- The Washington Times - Thursday, June 12, 2003

“Rugrats Go Wild” is more in the nature of “Rugrats SOS.” The Nickelodeon humorists seem intent on exhausting both their audience and their two cartoon franchises in one fell swoop with this castaway farce.

The family group of explorers known as the Wild Thornberrys is camped out on a tropical island, investigating the flora and fauna for a loyal TV audienceof nature enthusiasts. A hapless vacation party of shipwrecked Rugrats families washes in with the tide after surviving a storm at sea, a visual spectacle embraced in order to burlesque “The Perfect Storm.” There are also throwaway gags mocking “Titanic” and “A.I.,” which left its little android Pinocchio in a watery grave for millennia. In fact, there’s such a fixation on non-fatal images of submersion and drowning in “Rugrats Go Wild” that I began to feel as haunted as the Ancient Mariner whenever characters approached the water.

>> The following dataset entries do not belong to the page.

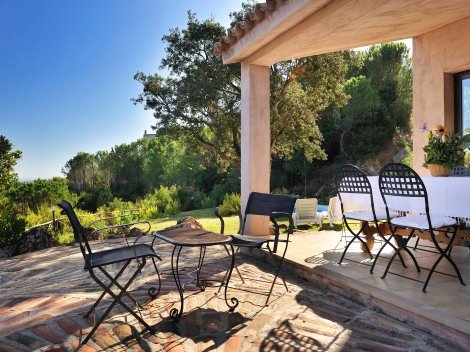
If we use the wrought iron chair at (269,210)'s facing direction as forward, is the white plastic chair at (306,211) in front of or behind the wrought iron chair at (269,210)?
behind

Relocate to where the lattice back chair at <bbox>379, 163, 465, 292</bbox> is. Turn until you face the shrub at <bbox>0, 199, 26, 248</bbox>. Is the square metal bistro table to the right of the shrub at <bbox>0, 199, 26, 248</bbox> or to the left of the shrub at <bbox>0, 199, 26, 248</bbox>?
left

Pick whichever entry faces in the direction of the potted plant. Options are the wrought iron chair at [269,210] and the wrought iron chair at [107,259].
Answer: the wrought iron chair at [107,259]

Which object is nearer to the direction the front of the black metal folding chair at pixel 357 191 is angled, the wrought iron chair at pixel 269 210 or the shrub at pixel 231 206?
the shrub

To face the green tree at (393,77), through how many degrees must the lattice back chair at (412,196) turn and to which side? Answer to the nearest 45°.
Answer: approximately 45° to its left

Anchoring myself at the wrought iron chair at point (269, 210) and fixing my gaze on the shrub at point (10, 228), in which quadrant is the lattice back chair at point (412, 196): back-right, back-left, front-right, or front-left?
back-right

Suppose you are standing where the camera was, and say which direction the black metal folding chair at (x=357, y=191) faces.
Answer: facing away from the viewer and to the right of the viewer

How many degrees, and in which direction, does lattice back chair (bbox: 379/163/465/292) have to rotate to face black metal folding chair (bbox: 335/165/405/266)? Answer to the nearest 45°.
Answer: approximately 90° to its left

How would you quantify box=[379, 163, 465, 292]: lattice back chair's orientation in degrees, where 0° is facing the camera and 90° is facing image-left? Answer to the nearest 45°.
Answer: approximately 225°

No doubt anticipating a Father’s Day weekend release, the filmmakers blame the shipwreck on dad Stu Pickles, who botches the reservations. Instead of booking comfortable accommodations on a luxury cruise ship, he rents a nautical fixer-upper that becomes a fleeting deathtrap. Once gathered in the same setting, the adults are kept apart to prevent anything responsible from happening. The babies and toddlers wander off to terrorize the jungle wildlife and belabor jokes about dirty diapers. Between the diaper references and the drowning alarms, spectators can look forward to being encased in a monotonously sodden system of humor.

Similar personality types get paired up as the juveniles ramble: bossy Angelica of the Rugrats contingent meets a dominant teen to emulate in whiney Debbie of the Thornberrys; feral Donnie of the Thornberrys discovers a raunchy soulmate in Chucky of the Rugrats. The castaway Rugrats parents bicker too much to keep tabs on their possibly endangered offspring. The womenfolk seem inclined to use Stu’s blunders as a lever for matriarchal tyranny. Jolly good Nigel Thornberry takes a fall off a cliff that injures his head, causing a temporary reversion to childhood. This mishap renders him a compatible playmate for the moppets.

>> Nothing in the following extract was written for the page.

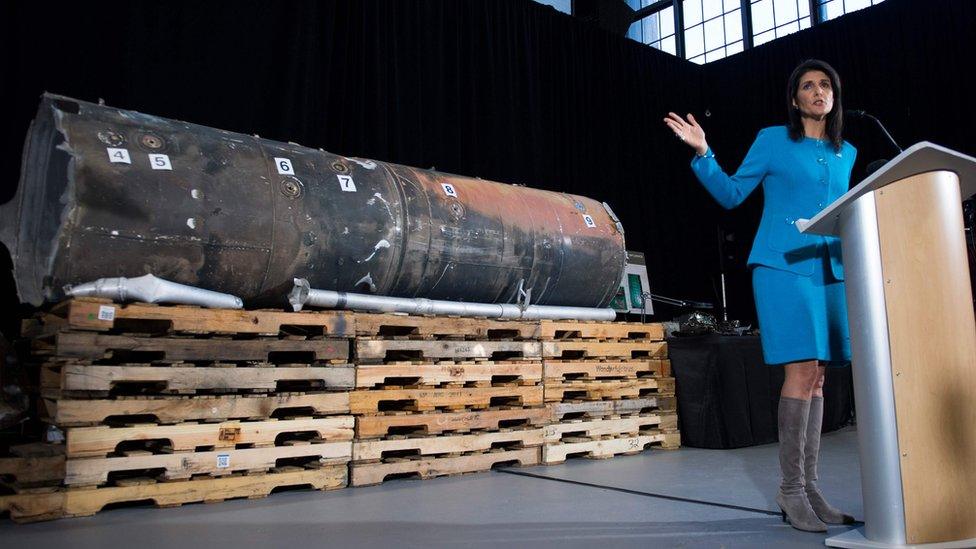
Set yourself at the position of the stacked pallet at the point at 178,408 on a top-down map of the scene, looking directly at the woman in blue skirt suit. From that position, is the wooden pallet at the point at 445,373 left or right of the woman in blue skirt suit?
left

The clever blend of slapstick anarchy and affectionate family feeling that sustained the first two “Rugrats” features must have gone down with the ship in “Go Wild.” The jokes and characterizations suffer from an aggressive staleness that implies either desperation or oblivion. The Rugrats excursion to Paris turned out to be a happy brainstorm. Having them get lost with the Thornberrys has turned into an unwitting cry in the wilderness for fresh comic inspiration.

Obviously, the time has come for some serious re-evaluation about where these cartoon clans ought to find themselves in the coming years. Maybe getting a little older would help the youngest set. Rugrats might improve by being able to socialize at the “Peanuts” level.

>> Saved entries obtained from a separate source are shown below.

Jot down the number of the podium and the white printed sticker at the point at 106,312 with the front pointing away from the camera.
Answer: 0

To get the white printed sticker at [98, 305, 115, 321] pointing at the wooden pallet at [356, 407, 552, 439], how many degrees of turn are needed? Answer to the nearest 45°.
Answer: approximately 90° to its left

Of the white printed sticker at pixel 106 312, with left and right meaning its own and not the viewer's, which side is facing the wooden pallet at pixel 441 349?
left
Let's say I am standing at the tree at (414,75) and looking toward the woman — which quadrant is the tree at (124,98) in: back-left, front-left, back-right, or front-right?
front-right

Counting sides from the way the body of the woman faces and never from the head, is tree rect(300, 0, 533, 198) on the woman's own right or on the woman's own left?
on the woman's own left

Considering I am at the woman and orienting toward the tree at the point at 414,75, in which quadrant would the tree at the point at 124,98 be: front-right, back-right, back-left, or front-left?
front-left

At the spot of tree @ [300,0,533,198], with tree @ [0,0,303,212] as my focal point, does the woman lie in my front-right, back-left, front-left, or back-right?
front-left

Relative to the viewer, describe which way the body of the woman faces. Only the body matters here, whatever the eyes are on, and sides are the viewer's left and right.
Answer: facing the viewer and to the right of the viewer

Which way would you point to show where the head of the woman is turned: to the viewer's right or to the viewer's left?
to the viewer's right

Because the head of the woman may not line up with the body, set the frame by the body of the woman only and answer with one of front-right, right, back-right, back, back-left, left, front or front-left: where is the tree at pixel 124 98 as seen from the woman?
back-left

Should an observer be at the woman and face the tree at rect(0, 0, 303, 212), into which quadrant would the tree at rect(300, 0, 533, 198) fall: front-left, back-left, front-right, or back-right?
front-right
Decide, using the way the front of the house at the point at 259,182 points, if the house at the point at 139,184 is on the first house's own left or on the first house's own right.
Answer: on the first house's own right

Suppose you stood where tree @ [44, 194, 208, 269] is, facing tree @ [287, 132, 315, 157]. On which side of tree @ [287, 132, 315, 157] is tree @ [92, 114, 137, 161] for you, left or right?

In its own sphere of competition, “Rugrats Go Wild” is staring at a daunting example of comic sophistication in “Finding Nemo,” already in the marketplace with wittier material and a more sumptuous pictorial environment, both under the sea and bordering the sea. A lot of soul- searching awaits the Nickelodeon movie team upon returning to the skull session and the drawing pad.

* 1/2

TITLE: “Rugrats Go Wild”

RATING: PG (Frequent slapstick vulgarity)

CREDITS: Produced by Arlene Klasky and Gabor Csupo. Directed by Norton Virgien and John English. Screenplay by Kate Boutilier. Music by Mark Mothersbaugh.